Las visiones llegaron esa noche con una intensidad desgarradora. Al cerrar los ojos, Elena ya no era ella misma. Se vio transportada a otro tiempo, a los recuerdos de Lidia, pero esta vez más nítidos y desgarradores, como si cada emoción se grabara en su propia alma.
Era una noche fría, y Lidia se encontraba en una casa ajena, sumergida en una oscuridad apenas interrumpida por la luz de las velas. Su rostro reflejaba angustia y culpa, pero también una determinación profunda. Frente a ella, en la penumbra, estaba otro hombre, joven y de aspecto frágil, alguien que parecía tener una conexión secreta con Lidia. Se miraban con una mezcla de deseo y desesperación. Él extendió una mano, tomando la de Lidia con suavidad, y ella no apartó la mirada.
—No puedo seguir así, Samuel, —murmuró Lidia, con la voz temblorosa—. Él nunca me dejará vivir en paz, su amor se ha convertido en algo que me asfixia.
El joven le acarició el rostro, susurrándole palabras de consuelo, y Lidia cerró los ojos, permitiéndose un momento de descanso en sus brazos. Pero en su mente, la sombra del hombre con cicatrices seguía persiguiéndola, susurrándole promesas de amor eterno que ahora se sentían como una condena.
—Si él descubre que estamos juntos… sabes lo que nos hará. —Lidia tomó aire, su cuerpo temblaba—. Es capaz de cualquier cosa. Es capaz de matarnos a ambos.
Entonces, Elena comprendió. Lidia no había sido la víctima inocente que había imaginado; había ocultado secretos. Ella había traicionado al hombre con cicatrices, su amante obsesivo, y ahora vivía con el miedo constante de ser descubierta.
La visión cambió, y Elena se encontró en la habitación de Lidia, contemplando su reflejo en un espejo. Allí, Lidia parecía debatirse entre el amor que sentía por Samuel y el terror que le inspiraba su amante. Sabía que él sospechaba algo, y que si lo confirmaba, ninguno de los dos estaría a salvo.
De repente, la puerta de la habitación se abrió violentamente. El hombre de las cicatrices estaba allí, con el rostro endurecido y los ojos llenos de rabia. Se acercó lentamente a Lidia, su voz en un susurro cargado de ira contenida.
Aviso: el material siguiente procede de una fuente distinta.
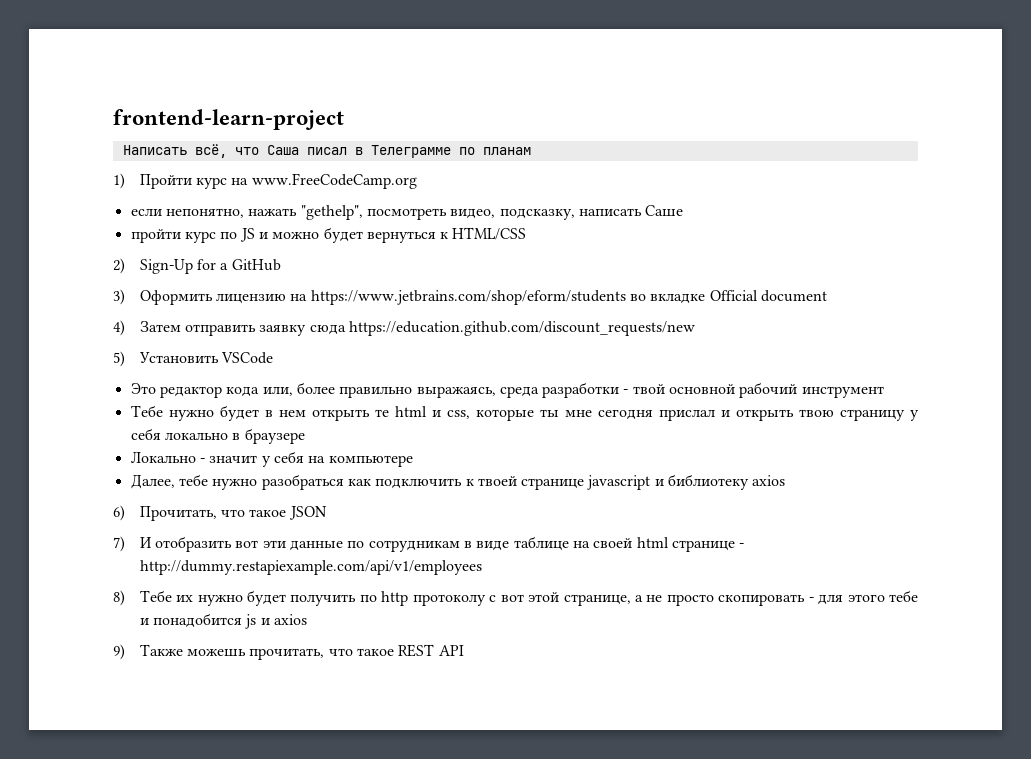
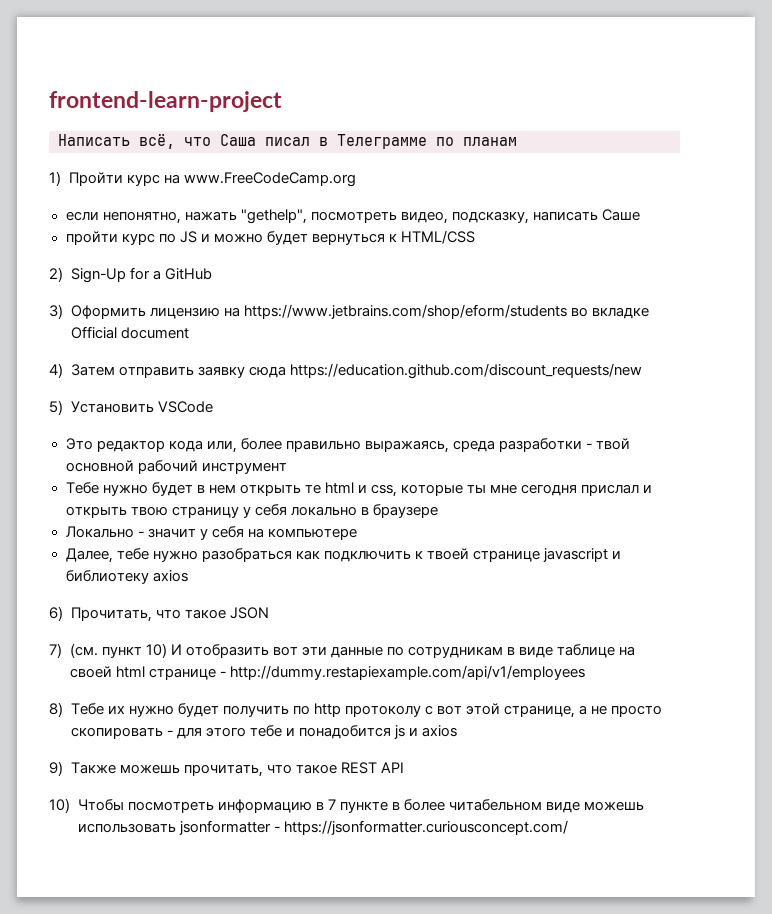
(125, 544) none -> [69,643,167,658] (см. пункт 10)
(464, 650) none -> [49,798,644,813] [77,820,568,835] // 10) Чтобы посмотреть информацию в 7 пункте в более читабельном виде можешь использовать jsonformatter - https://jsonformatter.curiousconcept.com/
—¿Por qué, Lidia? —preguntó, apretando los puños—. ¿Por qué me mentiste?
Lidia intentó apartarse, pero él la sujetó con fuerza por los brazos. La habitación pareció oscurecerse a su alrededor, y Elena pudo sentir el terror de Lidia como si fuera propio.
—¡Déjame! —Lidia trató de liberarse, pero él no cedió.
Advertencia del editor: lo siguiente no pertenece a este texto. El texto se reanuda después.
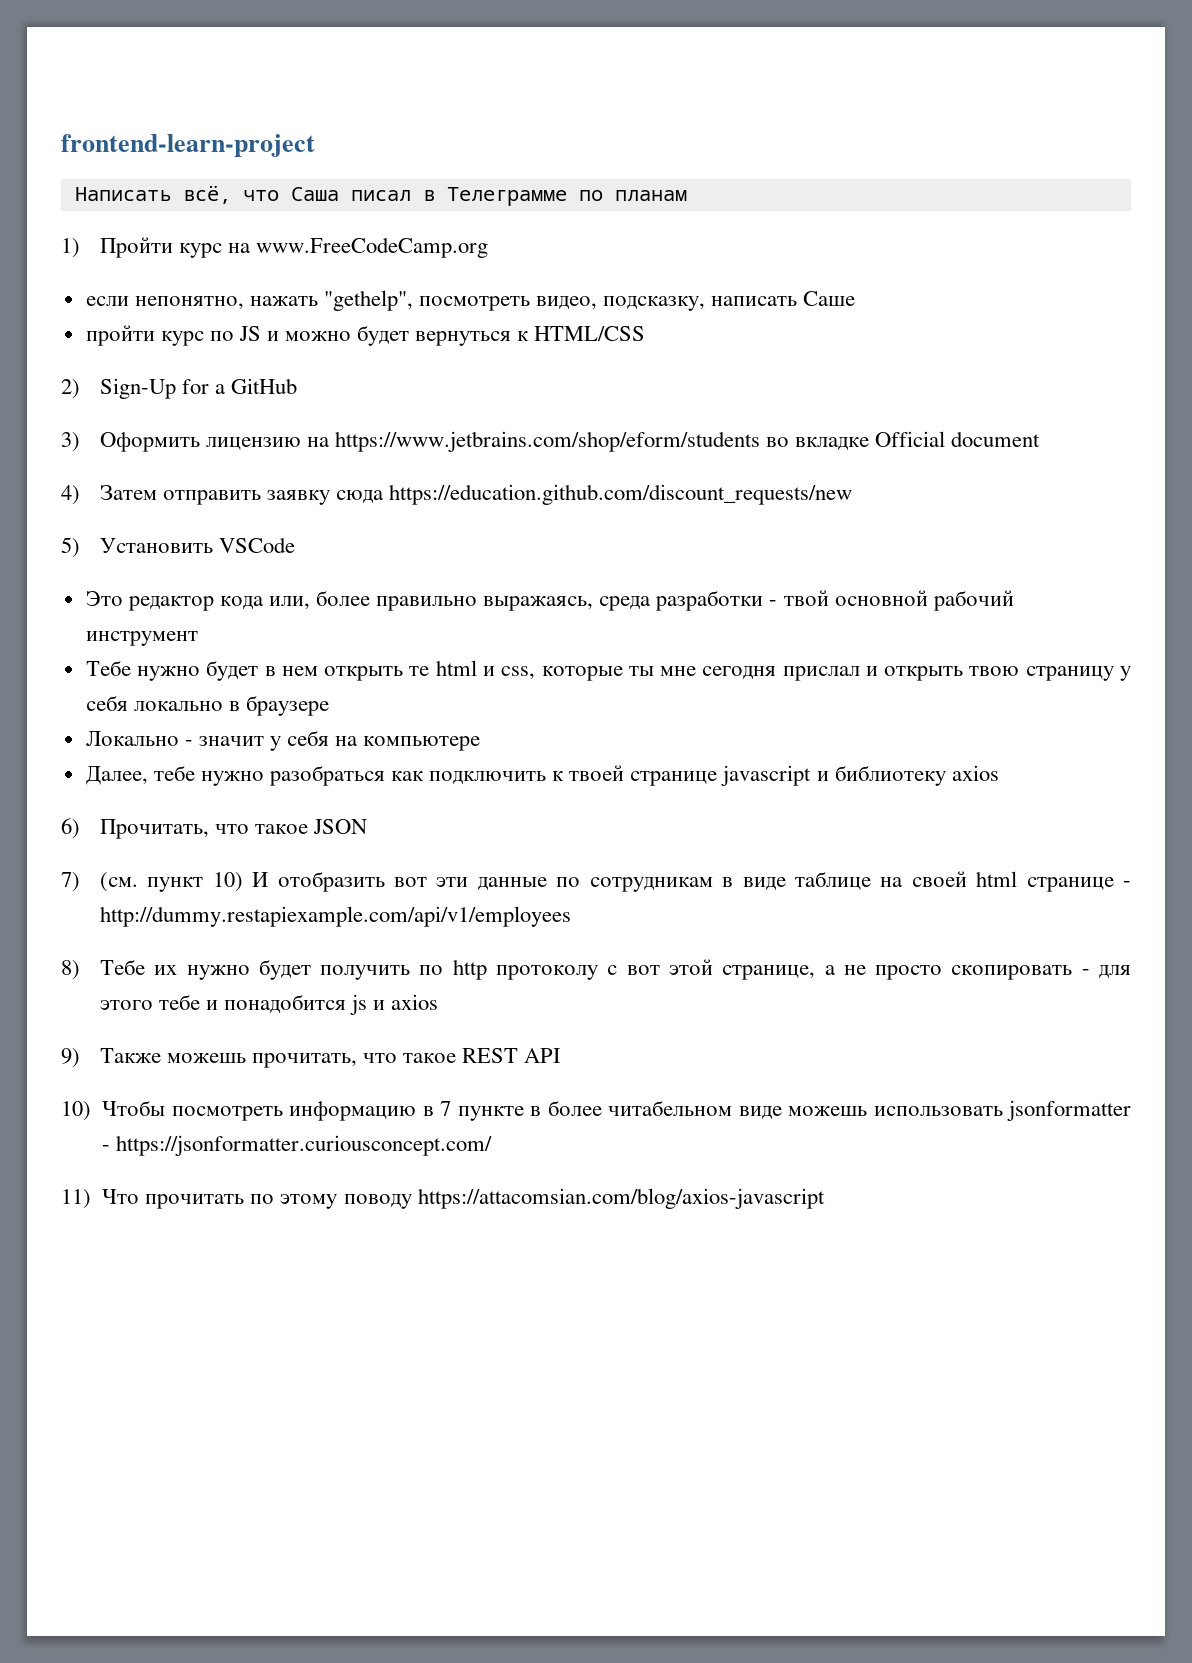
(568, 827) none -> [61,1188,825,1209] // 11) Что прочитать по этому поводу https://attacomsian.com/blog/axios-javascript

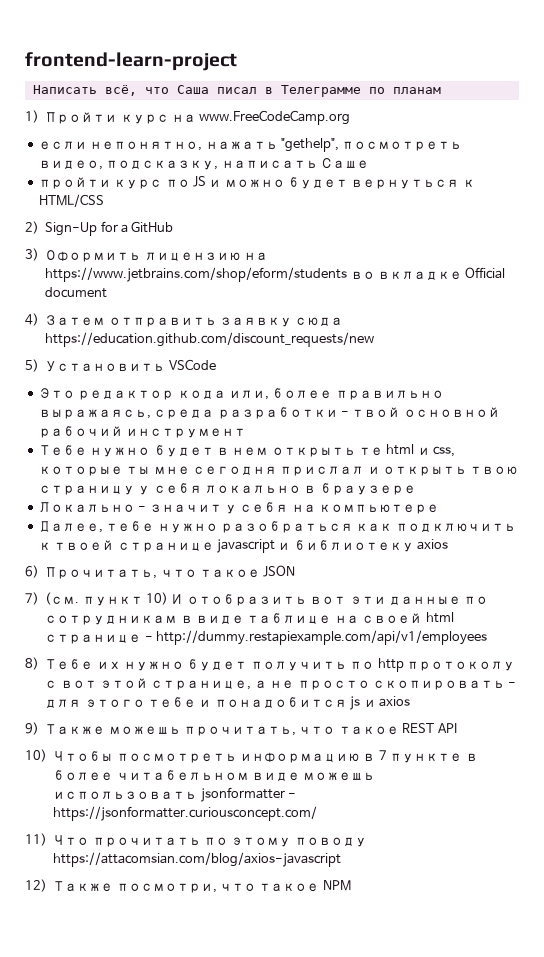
(825, 1198) none -> [25,879,351,893] // 12) Также посмотри, что такое NPM

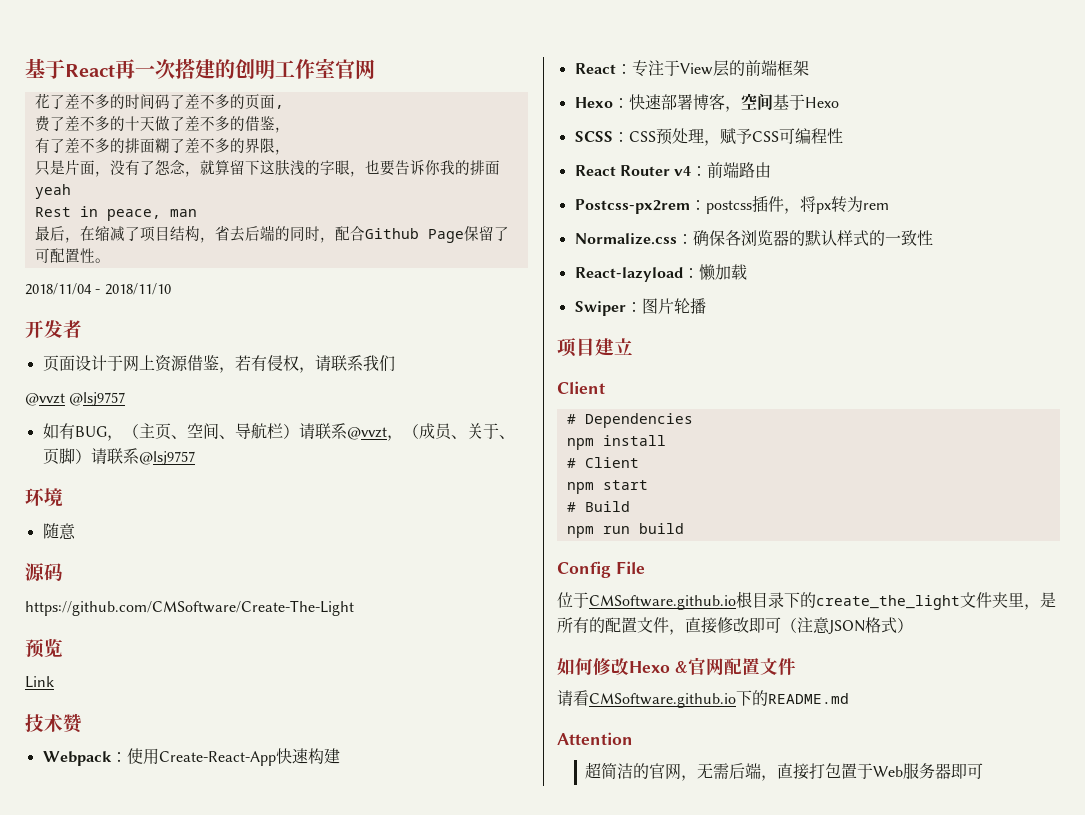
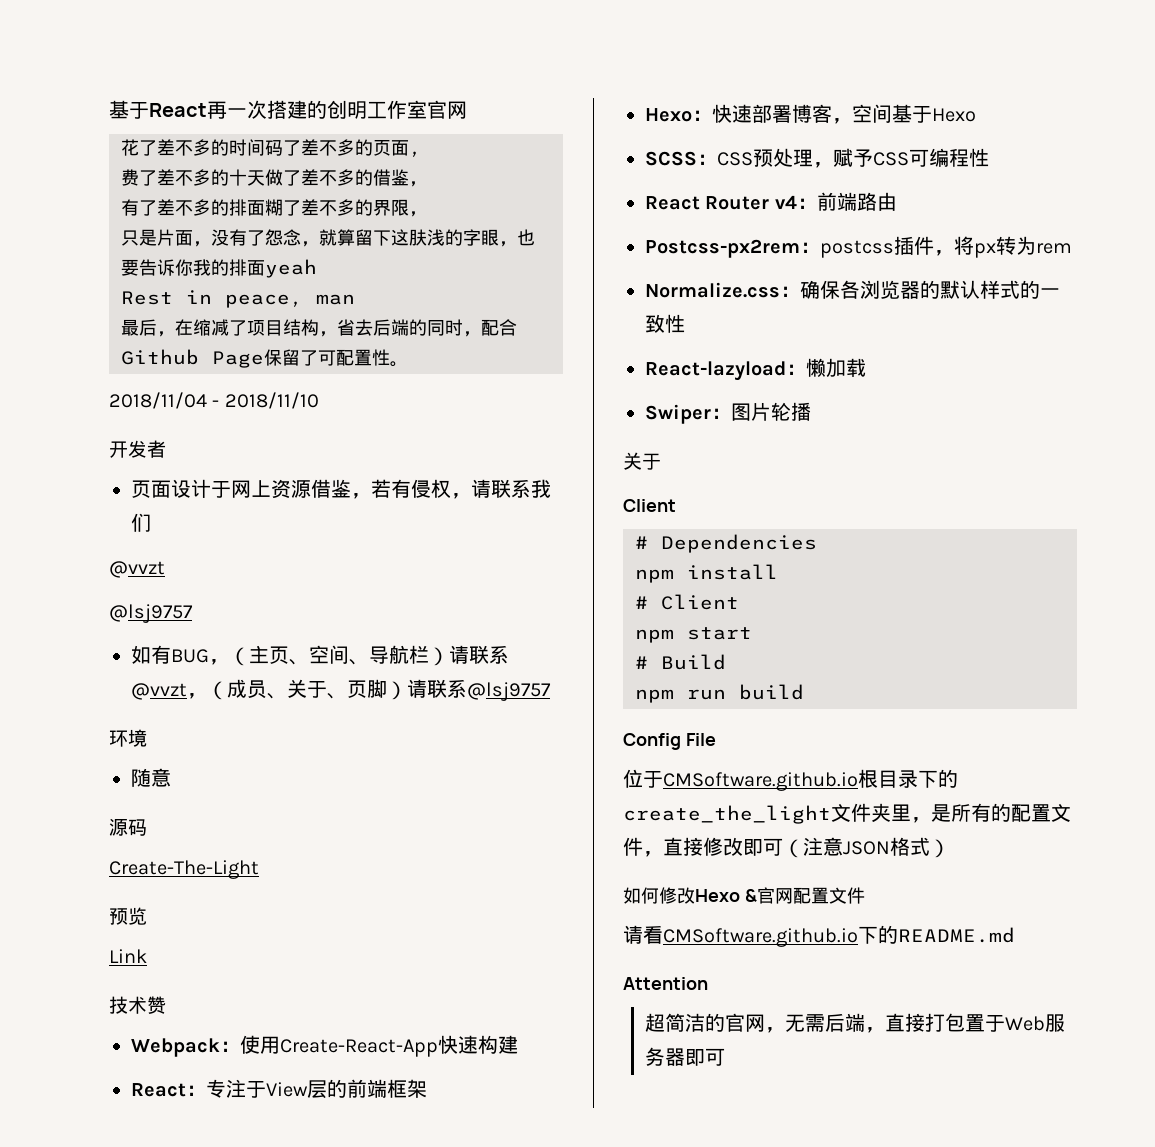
(65, 399) none -> (165, 569) //
[25,600,354,616] https://github.com/CMSoftware/Create-The-Light -> [109,860,259,879] Create-The-Light
[557,338,633,357] 项目建立 -> [623,452,661,470] 关于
—Te entregué todo, mi vida, mi devoción… y tú me traicionaste con ese… con ese hombre. —Su voz temblaba de rabia, pero también de un dolor profundo y retorcido.
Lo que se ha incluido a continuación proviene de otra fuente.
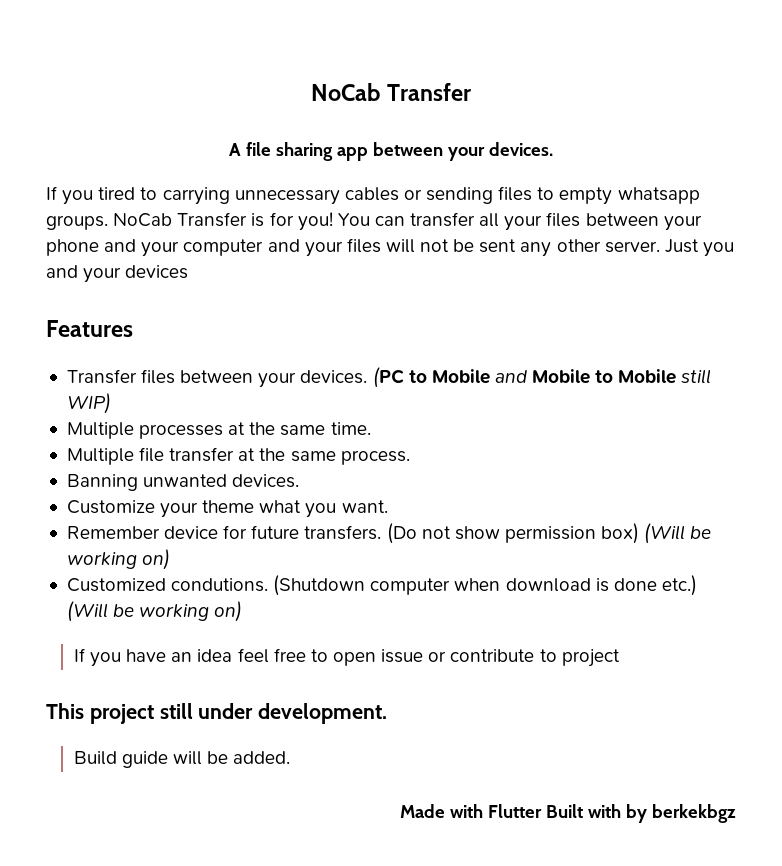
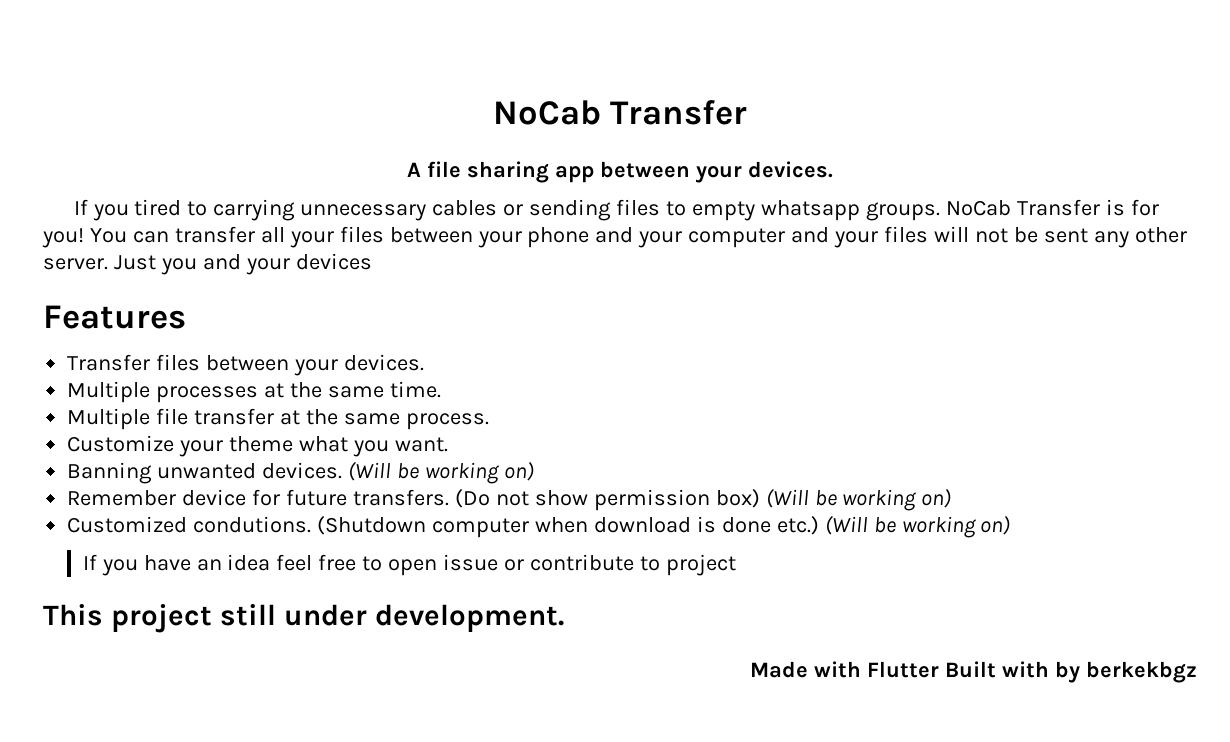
[372,367,712,388] [66,393,111,414] (PC to Mobile and Mobile to Mobile still WIP) -> (424, 362) none
[66,474,300,491] // Banning unwanted devices. -> (489, 421) none
(388, 506) none -> [67,461,534,484] // Banning unwanted devices. (Will be working on)
[73,751,291,768] // Build guide will be added. -> (564, 618) none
Lidia comenzó a llorar, pero él no mostró compasión. Con cada palabra, su voz se volvía más cortante, y en sus ojos se reflejaba la chispa de la locura. En ese momento, Elena pudo ver que lo que había empezado como amor se había transformado en una obsesión letal, una obsesión que no permitiría que Lidia lo abandonara.
—Si no puedes ser mía, no serás de nadie, —dijo él con voz firme, sus palabras impregnadas de una amenaza mortal.
Lidia trató de escapar, pero él la atrapó, y en medio de su lucha, Elena sintió el miedo absoluto de Lidia, la desesperación de saber que su vida pendía de un hilo. La visión se volvió confusa, con gritos y forcejeos, hasta que Lidia, en un acto de último recurso, arañó el rostro del hombre, dejándole una cicatriz profunda en la mejilla. Él soltó un grito de dolor y la dejó ir, pero Elena supo que aquella marca selló su destino. Desde ese momento, él ya no buscaba su amor: solo quería verla sufrir.
La visión finalizó abruptamente, y Elena se encontró de nuevo en su cama, temblando y cubierta de sudor frío. Comprendió que la cicatriz en el rostro de aquel hombre no era solo una herida física; era una marca de odio y traición, un recordatorio de que Lidia lo había humillado. Su espíritu vengativo había quedado atado a aquel momento de traición, incapaz de descansar hasta que Lidia pagara por lo que había hecho.
Elena, enredada en las emociones de aquella historia, sintió una punzada de dolor en el pecho. La angustia de Lidia, el odio de él… todo parecía acumularse en su interior. Se preguntó cuánto tiempo podría resistir antes de que aquella conexión la destruyera a ella también.
Y, en lo más profundo de su ser, supo que el final de esta historia no podría ser pacífico.